(EXERCISE MATERIAL begins)
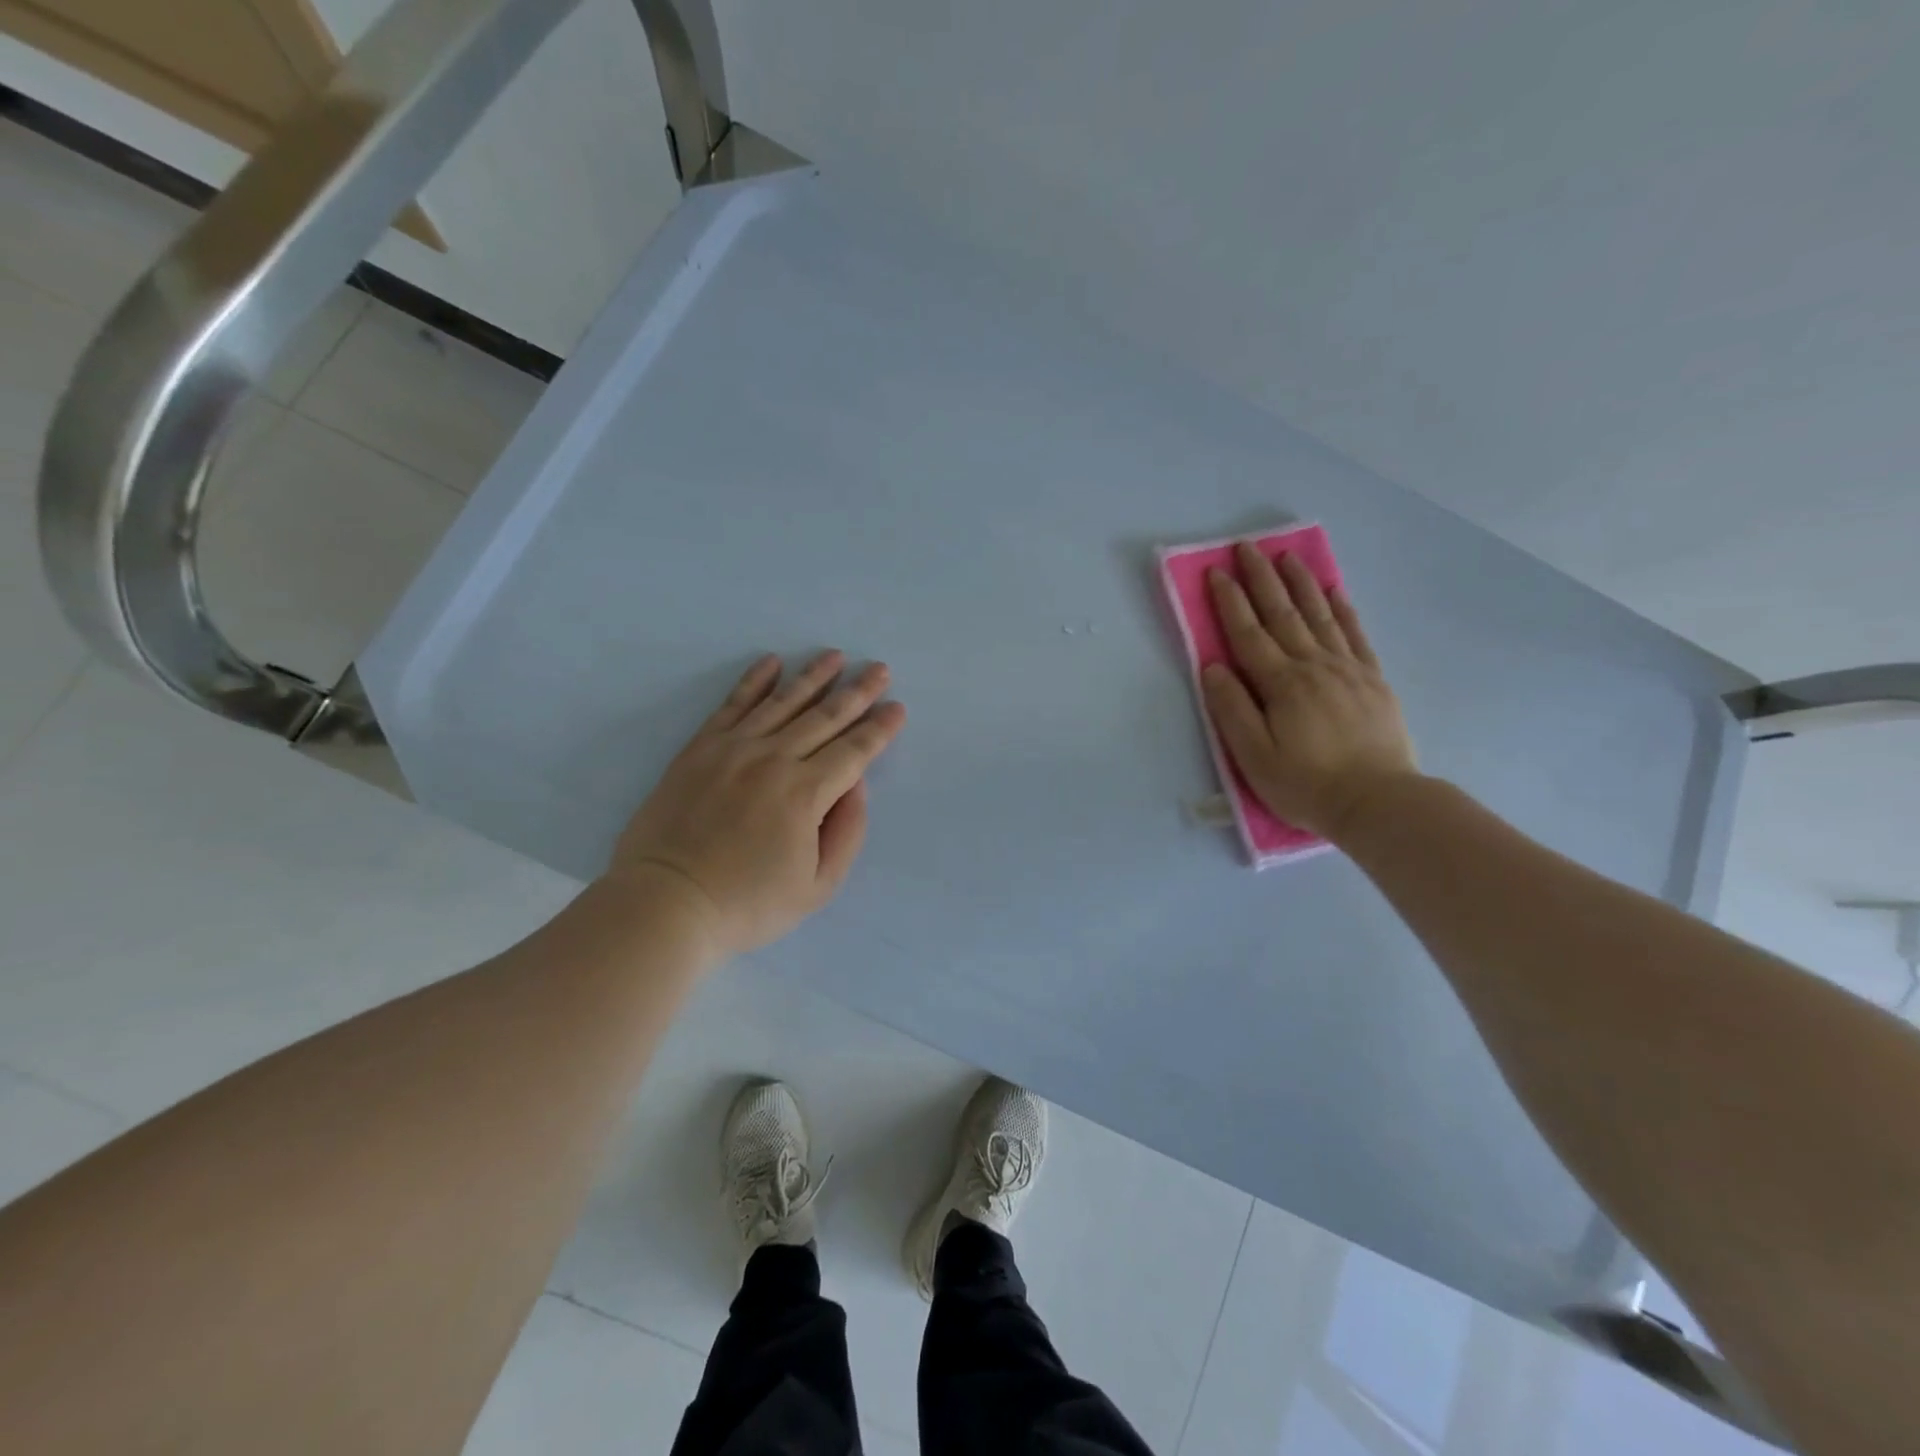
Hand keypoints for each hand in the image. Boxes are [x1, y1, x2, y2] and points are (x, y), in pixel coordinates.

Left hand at [612, 651, 906, 955]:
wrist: (666, 904)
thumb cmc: (748, 904)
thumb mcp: (818, 887)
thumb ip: (846, 831)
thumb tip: (855, 784)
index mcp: (806, 793)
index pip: (854, 750)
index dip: (880, 728)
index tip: (897, 707)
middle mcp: (774, 759)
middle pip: (825, 717)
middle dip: (857, 692)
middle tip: (879, 669)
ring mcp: (733, 749)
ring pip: (783, 702)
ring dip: (813, 676)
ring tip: (835, 655)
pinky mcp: (700, 749)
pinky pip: (733, 704)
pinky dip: (754, 681)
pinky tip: (772, 662)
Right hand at [1201, 542, 1417, 841]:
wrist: (1379, 802)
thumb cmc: (1306, 784)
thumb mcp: (1254, 757)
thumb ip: (1232, 709)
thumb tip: (1213, 668)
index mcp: (1281, 684)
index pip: (1248, 634)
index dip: (1230, 602)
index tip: (1216, 572)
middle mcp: (1313, 666)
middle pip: (1282, 614)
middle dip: (1262, 578)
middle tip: (1248, 546)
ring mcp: (1347, 669)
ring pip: (1320, 616)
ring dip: (1300, 584)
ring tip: (1287, 557)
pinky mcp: (1372, 680)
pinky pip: (1355, 634)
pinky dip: (1343, 609)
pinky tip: (1334, 591)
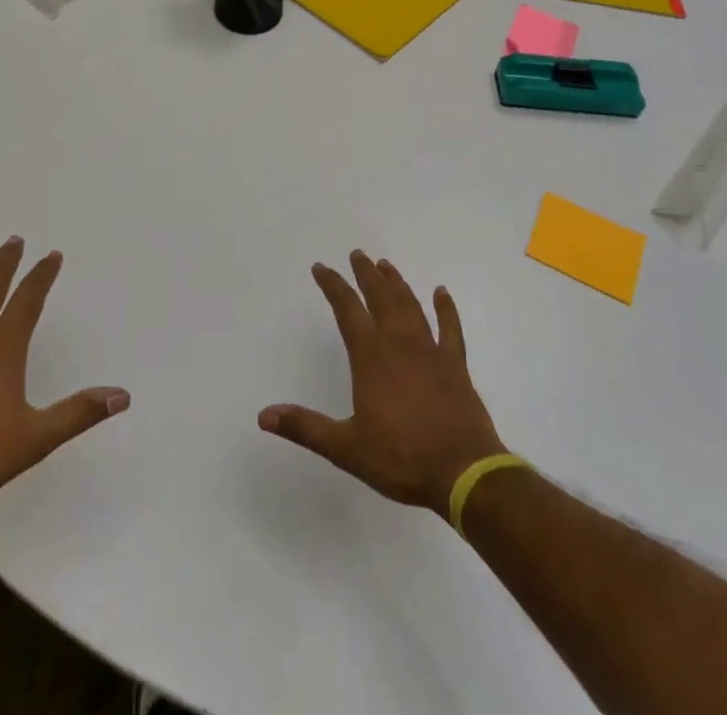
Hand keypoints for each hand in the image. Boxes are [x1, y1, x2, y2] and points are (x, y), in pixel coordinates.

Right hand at [260, 250, 506, 518]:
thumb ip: (305, 428)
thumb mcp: (346, 448)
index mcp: (371, 358)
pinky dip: (446, 308)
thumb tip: (263, 415)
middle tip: (358, 254)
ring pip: (411, 306)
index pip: (347, 310)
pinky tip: (442, 292)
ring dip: (397, 284)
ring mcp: (430, 351)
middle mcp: (399, 344)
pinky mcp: (455, 365)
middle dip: (366, 275)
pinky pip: (451, 328)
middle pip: (380, 298)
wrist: (463, 472)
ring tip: (386, 265)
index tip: (321, 268)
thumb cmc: (401, 458)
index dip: (333, 286)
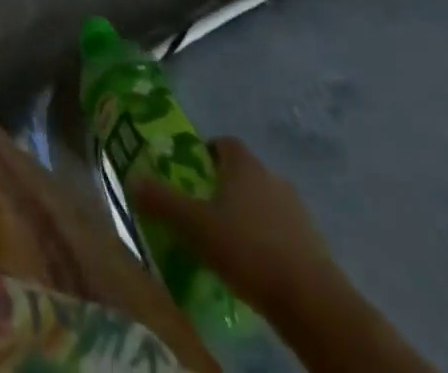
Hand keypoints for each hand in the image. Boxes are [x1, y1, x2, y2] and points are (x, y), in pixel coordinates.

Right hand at [131, 137, 338, 317]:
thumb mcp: (194, 226)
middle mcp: (272, 177)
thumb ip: (162, 201)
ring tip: (227, 244)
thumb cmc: (248, 250)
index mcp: (244, 164)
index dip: (204, 154)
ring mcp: (298, 211)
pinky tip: (255, 268)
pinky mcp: (315, 245)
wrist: (314, 304)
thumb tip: (131, 179)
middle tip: (202, 211)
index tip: (189, 175)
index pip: (222, 143)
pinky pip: (282, 233)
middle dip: (223, 187)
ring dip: (247, 216)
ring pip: (264, 203)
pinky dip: (268, 242)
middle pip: (243, 173)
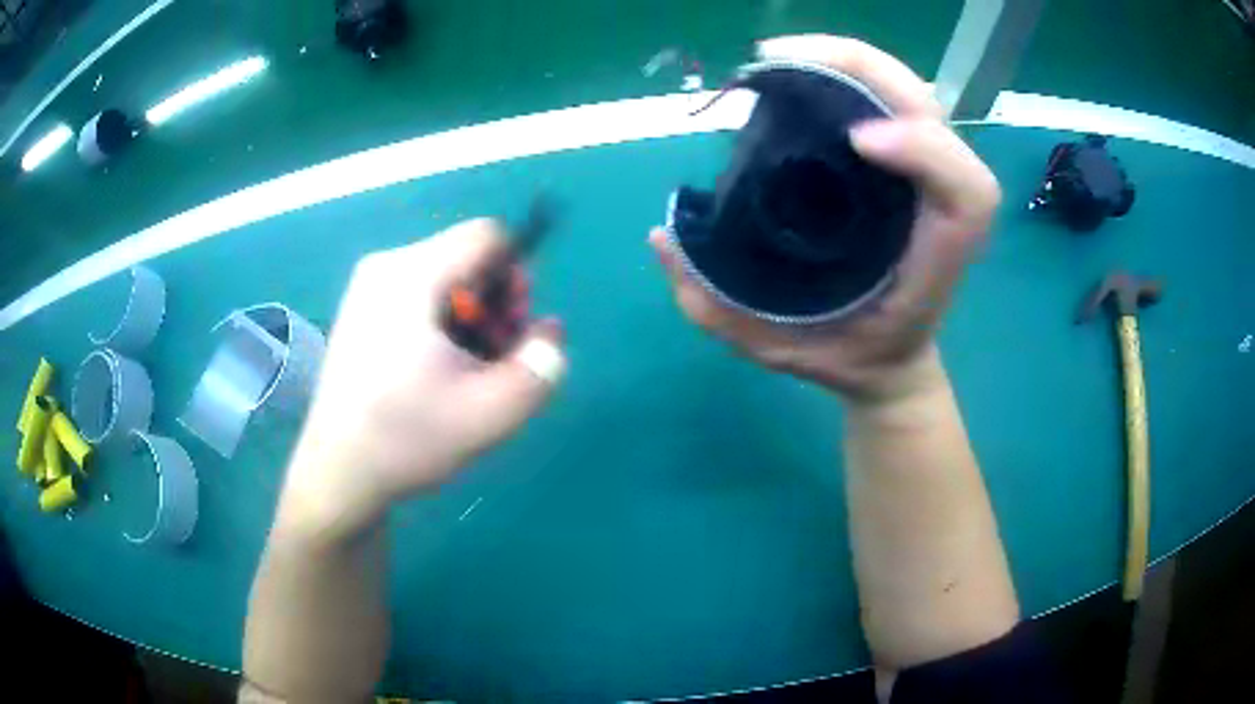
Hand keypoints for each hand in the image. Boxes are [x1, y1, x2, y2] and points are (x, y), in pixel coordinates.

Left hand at [280, 219, 565, 537]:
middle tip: (490, 361)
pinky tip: (433, 373)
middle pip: (467, 257)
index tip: (509, 331)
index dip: (515, 277)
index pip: (487, 236)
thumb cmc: (410, 439)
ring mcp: (367, 288)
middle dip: (494, 305)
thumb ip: (542, 365)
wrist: (340, 473)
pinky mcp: (360, 310)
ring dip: (470, 320)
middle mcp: (385, 266)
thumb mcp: (494, 411)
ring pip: (445, 279)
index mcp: (412, 276)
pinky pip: (419, 296)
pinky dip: (441, 326)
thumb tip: (550, 332)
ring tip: (462, 374)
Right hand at [651, 35, 999, 403]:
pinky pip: (890, 102)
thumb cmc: (847, 358)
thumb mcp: (782, 352)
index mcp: (932, 260)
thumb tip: (663, 236)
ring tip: (780, 60)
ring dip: (849, 62)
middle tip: (776, 59)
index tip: (856, 139)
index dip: (925, 149)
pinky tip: (801, 75)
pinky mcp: (905, 167)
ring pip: (911, 96)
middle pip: (928, 113)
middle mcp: (935, 208)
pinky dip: (849, 74)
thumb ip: (716, 310)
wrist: (891, 362)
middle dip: (859, 67)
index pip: (963, 193)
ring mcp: (923, 180)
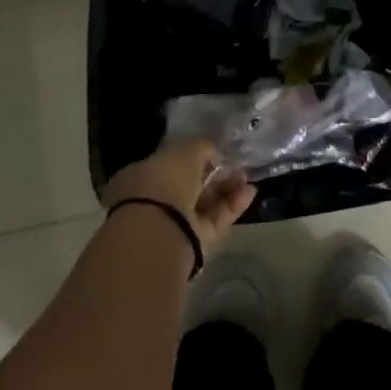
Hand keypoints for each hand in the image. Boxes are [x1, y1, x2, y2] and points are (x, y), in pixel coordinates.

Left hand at [103, 137, 254, 260]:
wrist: (158, 232)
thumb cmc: (164, 181)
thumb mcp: (185, 150)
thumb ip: (201, 147)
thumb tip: (213, 150)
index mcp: (141, 174)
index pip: (170, 162)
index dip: (194, 156)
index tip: (216, 152)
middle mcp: (153, 199)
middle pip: (190, 184)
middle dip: (214, 174)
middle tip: (236, 166)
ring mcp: (171, 223)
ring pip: (203, 203)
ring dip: (226, 189)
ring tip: (247, 179)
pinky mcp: (190, 242)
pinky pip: (213, 220)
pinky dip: (231, 206)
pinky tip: (250, 193)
(EXERCISE MATERIAL ends)
What is needed is an exact copy of every record above, minus the images.

Hand keypoints for each hand in the image. Boxes are [x1, y1, x2, y2] and points are (x, y), in pixel coordinates.

Left hand at [612, 651, 906, 955]:
wrist: (666, 904)
thumb cmc: (748, 904)
thumb mcp: (818, 887)
thumb ip: (846, 831)
thumb tip: (855, 784)
index mcp: (806, 793)
index pip: (854, 750)
index dip: (880, 728)
index tip: (897, 707)
middle mcp: (774, 759)
middle pip: (825, 717)
middle dip: (857, 692)
middle tip: (879, 669)
ring mcp: (733, 749)
ring pip: (783, 702)
ring dip: (813, 676)
ring tip: (835, 655)
pinky mcp: (700, 749)
pinky pip: (733, 704)
pinky dip: (754, 681)
pinky tip: (772, 662)
Right hand at [1201, 542, 1417, 841]:
wrist: (1379, 802)
thumb cmc: (1306, 784)
thumb mcp: (1254, 757)
thumb ip: (1232, 709)
thumb tip: (1213, 668)
index mcp: (1281, 684)
index pip: (1248, 634)
index dip: (1230, 602)
index tip: (1216, 572)
middle mcp: (1313, 666)
middle pip: (1282, 614)
middle dip: (1262, 578)
middle tip: (1248, 546)
ring mcp: (1347, 669)
ring pip: (1320, 616)
ring dip: (1300, 584)
ring tip: (1287, 557)
pinky mcp: (1372, 680)
pinky pip: (1355, 634)
pinky dip: (1343, 609)
pinky tip: (1334, 591)
Hand keypoints for each hand in the image. Boxes are [x1, y1, x2, y2] and points are (x, y), in pixel coordinates.

Right hand at [260, 250, 506, 518]:
thumb ip: (305, 428)
thumb mcp: (346, 448)
index mcp: (371, 358)
pinky dip: (446, 308)
thumb tip: (263, 415)
middle tip: (358, 254)
ring pip: (411, 306)
index pip: (347, 310)
pinky tip: (442, 292)
ring dip: (397, 284)
ring mcp: (430, 351)
middle mcp: (399, 344)
pinky mcp: (455, 365)
middle dip: (366, 275)
pinky pip: (451, 328)
middle pip: (380, 298)
wrist: (463, 472)
ring tip: (386, 265)
index tip: (321, 268)
thumb cmc: (401, 458)
index dip: (333, 286)
Hand keypoints for each hand in the image. Boxes are [x1, y1, x2, y2] and points are (x, y), in pixel coordinates.

Right hand at [131, 137, 338, 317]:
thumb mcp: (194, 226)
middle mcp: (272, 177)
thumb ip: (162, 201)
ring tip: (227, 244)
thumb cmc: (248, 250)
index mcp: (244, 164)
index dip: (204, 154)
ring mcp: (298, 211)
pinky tip: (255, 268)
pinky mcp: (315, 245)
wrist: (314, 304)
thumb tip: (131, 179)
middle tip: (202, 211)
index tip: (189, 175)
index pip: (222, 143)
pinky pip: (282, 233)
middle dip: (223, 187)
ring dip: (247, 216)
ring pip: (264, 203)
pinky dip: (268, 242)
middle pip: (243, 173)
Hand keypoints for each hand in the image. Boxes are [x1, y1, x2, y2] and points are (x, y), in pixel coordinates.

Left hand at [280, 219, 565, 537]:
middle tip: (490, 361)
pinky tip: (433, 373)
middle pip: (467, 257)
index tip: (509, 331)
index dip: (515, 277)
index pip: (487, 236)
thumb cmc: (410, 439)
ring mcp: (367, 288)
middle dip: (494, 305)
thumb ip: (542, 365)
wrist: (340, 473)
pinky mcp: (360, 310)
ring dip: (470, 320)
middle mcp: (385, 266)
thumb mcp: (494, 411)
ring pip: (445, 279)
index mcp: (412, 276)
pinky pip: (419, 296)
pinky dip: (441, 326)
thumb tip: (550, 332)
ring tip: (462, 374)
Right hand at [651, 35, 999, 403]:
pinky pip: (890, 102)
thumb cmc: (847, 358)
thumb mcp: (782, 352)
index mcp: (932, 260)
thumb tip: (663, 236)
ring tip: (780, 60)
ring dip: (849, 62)
middle tip: (776, 59)
index tip: (856, 139)
index dip: (925, 149)
pinky tip: (801, 75)
pinky mcp: (905, 167)
ring pip: (911, 96)
middle pip: (928, 113)
middle mcp: (935, 208)
pinky dip: (849, 74)
thumb ip: (716, 310)
wrist: (891, 362)
middle dip: (859, 67)
index pip: (963, 193)
ring mcp: (923, 180)
Hand keypoints for each hand in the image. Boxes are [x1, y1, x2, y2] and points are (x, y), in pixel coordinates.

Left hand at [103, 137, 254, 260]:
wrist: (158, 232)
thumb cmc: (164, 181)
thumb mcp: (185, 150)
thumb ip: (201, 147)
thumb tip: (213, 150)
index mcp: (141, 174)
index pip: (170, 162)
index dip: (194, 156)
index tip: (216, 152)
middle mcp: (153, 199)
middle pip: (190, 184)
middle dip: (214, 174)
middle tip: (236, 166)
ring mcp: (171, 223)
ring pip: (203, 203)
ring dip: (226, 189)
ring tip: (247, 179)
pinky mcp: (190, 242)
pinky pip: (213, 220)
pinky dip: (231, 206)
pinky tip: (250, 193)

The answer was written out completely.